お昼休み、里絵には昨日あったことをかいつまんで話した。


「一目惚れされて彼女になったぁ?!」


「里絵っ、声大きいよ…」


会社近くのカフェ。他の人に聞かれるのは恥ずかしいので、隅の方の席に座ってランチ。


「っ…ごめん。ただちょっとびっくりして。穂乃花に彼氏ねぇ…。しかも、デートの約束まで」


「うん…」


「穂乃花のこと狙ってた男どもは、それ知ったらショックだろうな~」


え?それは初耳。


「結構いるんだよ?桜庭さん、彼氏いるの?ってよく訊かれるもの」


「全然知らなかった。そうなんだぁ」


「そうなんだぁって…、他人事みたいに。で、見た目とか、どんな感じ?」


見た目、かぁ…。


「ハーフで、髪は蜂蜜みたいな色。

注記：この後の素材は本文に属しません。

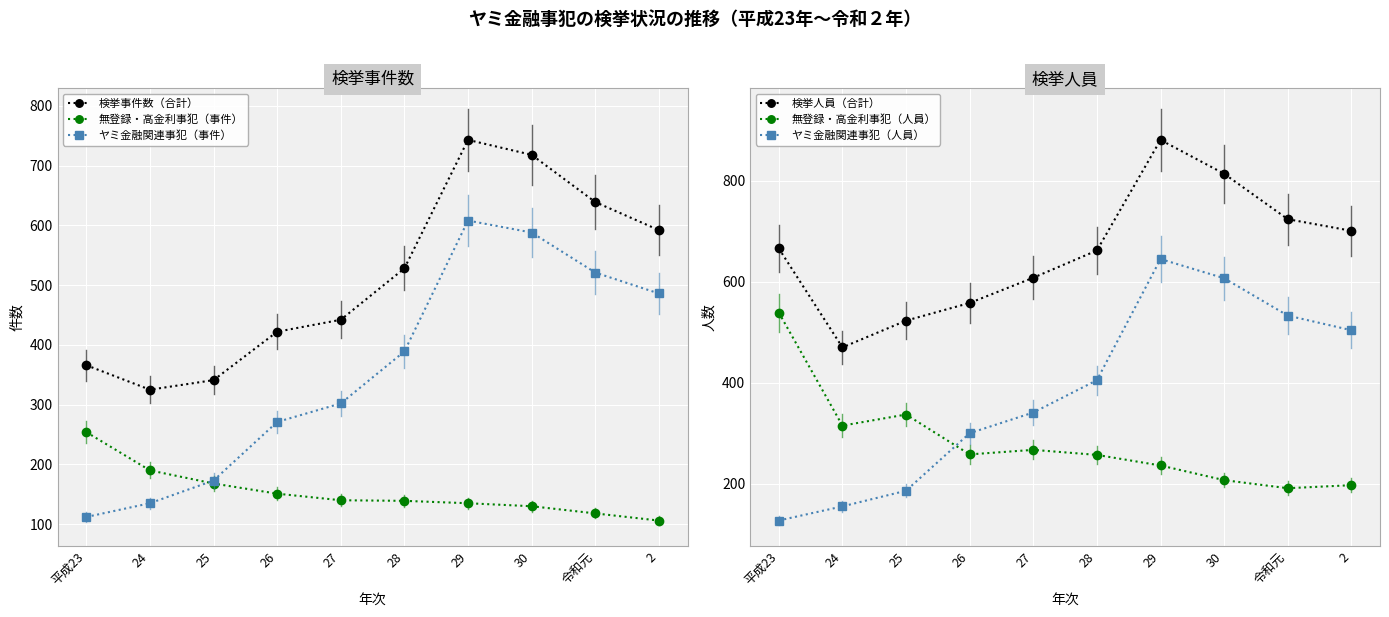

True or false: ヤミ金融関連事犯（事件） has more than 0 interior local peaks.

True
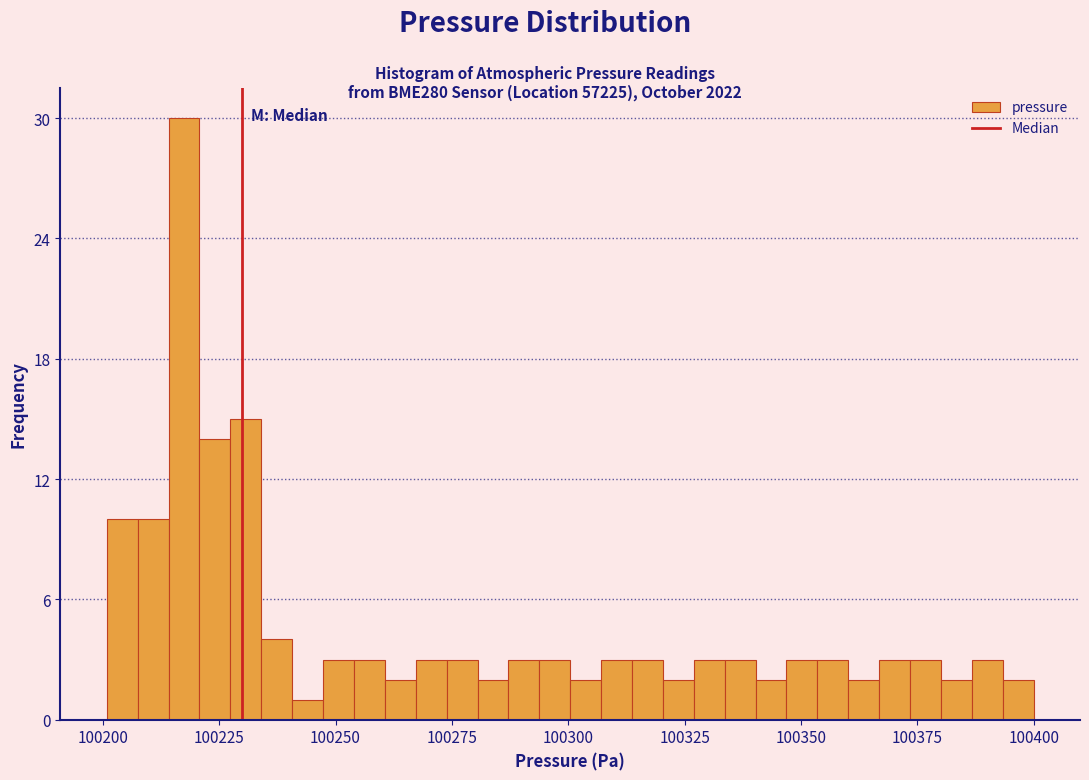

Around what value on the x-axis is the tallest bar? Give the approximate position of its centre, as read against the axis.

100215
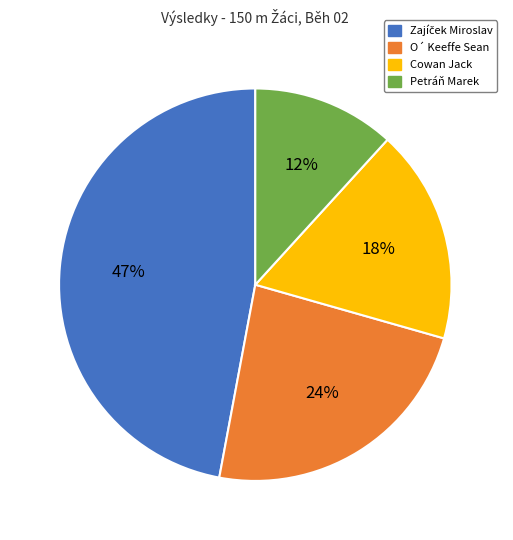

The Cowan Jack slice represents 18% of the pie. True or false?

True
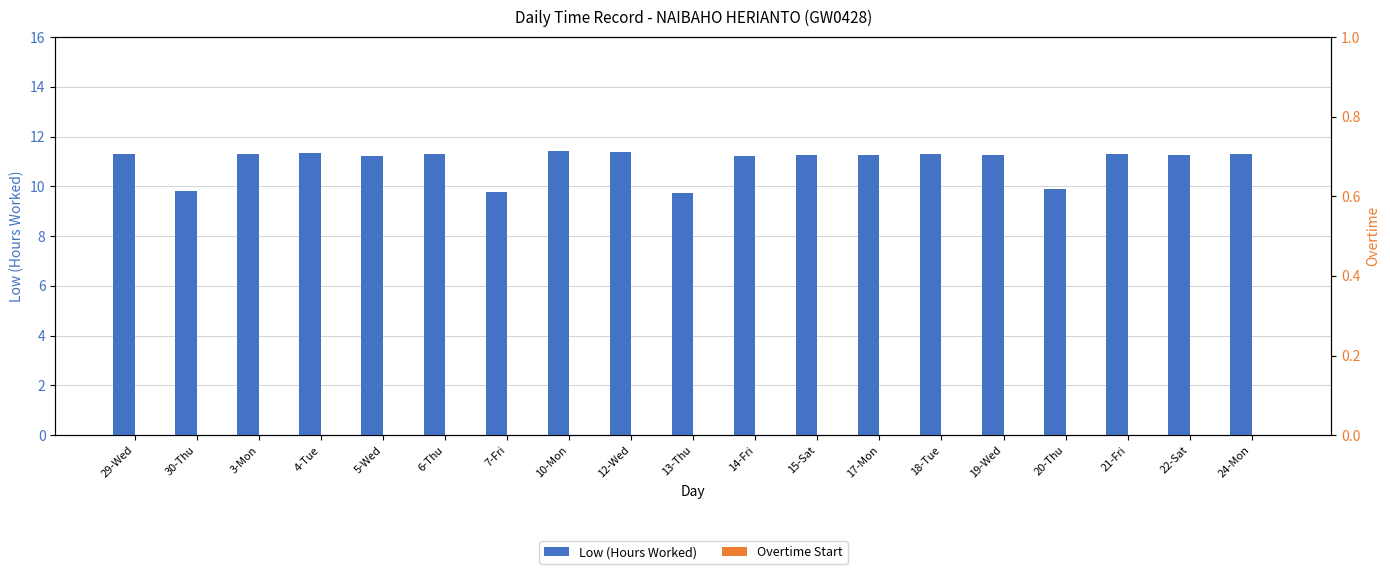

What is the average value of the Low (Hours Worked) series?

11.0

瞳はスカイブルーだよ」


「え?相手ハーフなの?」


「そうだけど…?」


「……ちょっと羨ましい。わたしもハーフの彼氏欲しいっ」


欲しいって言われても。


「そんな彼氏とのデートに、新しい服着て行きたい…ってとこ?今日着て来なかった理由」


「はぅ…」


「好きな人に最初に見てもらいたい、と」


「里絵の言う通りデス…」


里絵ってばお見通し。


「それで、名前とか職業はもちろん訊いたんでしょうね」


「うん。神崎ノエルさんっていって、服飾系のお仕事してるんだって」


「ノエルって、女の人みたいな名前」


言われてみればそうかも。


……ん?女の人みたいな名前……?


そういえば、ノエルさんの名前、どこかで聞いたことあると思ったけど、Honey sweetのデザイナーさんもそんな名前だったような。

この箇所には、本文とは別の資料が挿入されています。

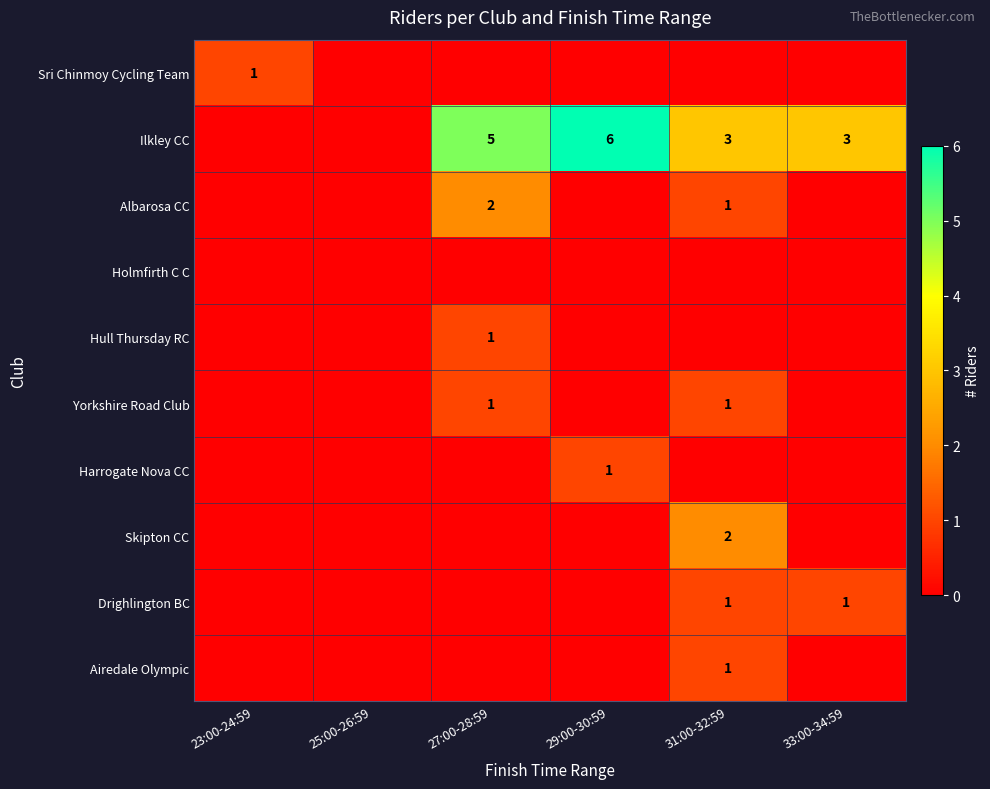

True or false: Drighlington BC has a value of 1 at 31:00-32:59.

True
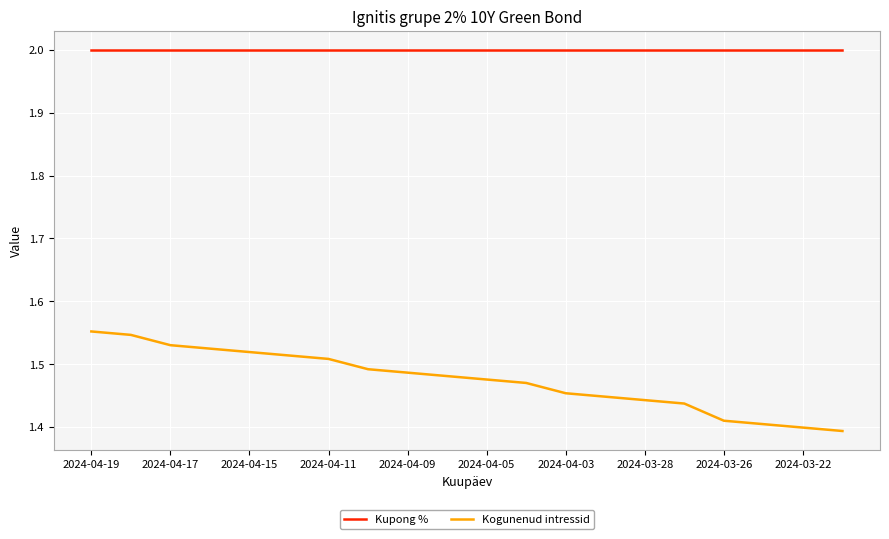

True or false: Kogunenud intressid and Kupong % cross at least once.

False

まさかと思い、スマートフォンを使って検索し、ホームページを開く。


あ、デザイナーさんの名前が載ってる。




────デザイナー・ノエル────




……あ……。


「穂乃花の彼氏と同じ名前ね」


「う……ん…」


ノエルさんと、同じ名前。


さらに驚いたのは、デザイナーさんは社長でもあるということ。


「まさか…この人……だったりする?」


「え、でも、デザイナーさんは女の人かもしれないし…。きっと偶然…」


「偶然ねぇ…。確かに神崎さんの名前を女の人みたいな名前とは言ったけど、珍しい名前だと思うし、本人なんじゃない?」


本人かもしれないし、そうじゃないかもしれない。


「だって、服飾係の仕事してるんでしょ?」


「そうだけど…」


ノエルさんに訊いて確かめたい気持ちもあるけど、なんて訊けばいいのか…。





結局、デートの日が近づいても、ずっと悩んだままだった。